Il rappelle que l’acte de naissance est indissociable de la décision au terme de laquelle il a été rendu.
La clôture de l’instruction est intervenue par ordonnance du 11 janvier 2024.
L’affaire a été retenue à l’audience du 8 février 2024, et la décision mise en délibéré au 21 mars 2024.

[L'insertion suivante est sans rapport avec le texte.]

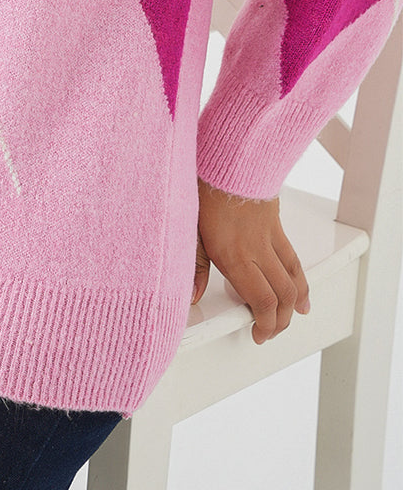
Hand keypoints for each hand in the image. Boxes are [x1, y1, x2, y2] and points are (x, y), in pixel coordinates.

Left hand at [191, 176, 310, 343]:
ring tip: (295, 313)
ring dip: (296, 300)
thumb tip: (192, 295)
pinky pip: (293, 256)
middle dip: (282, 319)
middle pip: (282, 295)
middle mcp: (256, 250)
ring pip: (293, 277)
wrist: (226, 156)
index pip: (263, 302)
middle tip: (272, 329)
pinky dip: (299, 275)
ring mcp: (269, 236)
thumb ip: (195, 267)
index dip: (266, 324)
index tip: (259, 334)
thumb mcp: (190, 231)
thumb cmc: (204, 188)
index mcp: (234, 256)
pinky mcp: (275, 223)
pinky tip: (298, 281)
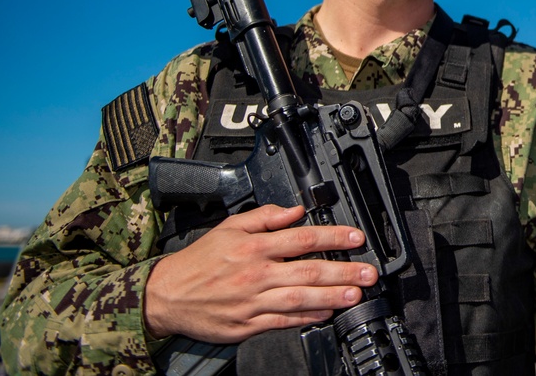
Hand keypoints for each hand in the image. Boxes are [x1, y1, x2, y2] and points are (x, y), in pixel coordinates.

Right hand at [144, 204, 377, 342]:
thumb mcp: (229, 227)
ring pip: (300, 298)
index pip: (301, 239)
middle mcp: (256, 274)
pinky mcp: (248, 325)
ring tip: (354, 294)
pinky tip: (325, 313)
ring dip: (331, 296)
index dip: (332, 237)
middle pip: (308, 271)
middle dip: (343, 271)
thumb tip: (295, 211)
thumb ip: (265, 216)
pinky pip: (283, 320)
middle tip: (368, 273)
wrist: (167, 295)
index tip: (356, 238)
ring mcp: (253, 301)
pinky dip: (306, 317)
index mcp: (254, 246)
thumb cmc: (199, 261)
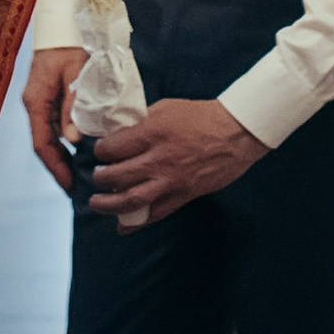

[DÉBATS NON PUBLICS – Motivation de la décision occultée]
PAR CES MOTIFS
Le Tribunal, statuant publiquement, par jugement contradictoire, rendu en premier ressort, par mise à disposition au Greffe,
CONSTATE la délivrance du récépissé prévu par l’article 1043 du Code de procédure civile ;
REJETTE les demandes de Monsieur [I] [J] ;
DIT que Monsieur [I] [J] n’a pas la nationalité française ;
ORDONNE la mention prévue par l’article 28 du Code civil ;
LAISSE les dépens à la charge de Monsieur [I] [J].
La présente décision a été signée par Madame Marianne JAMET, Première Vice-Présidente adjointe et par Madame Bettina MOREL, faisant fonction de Greffier.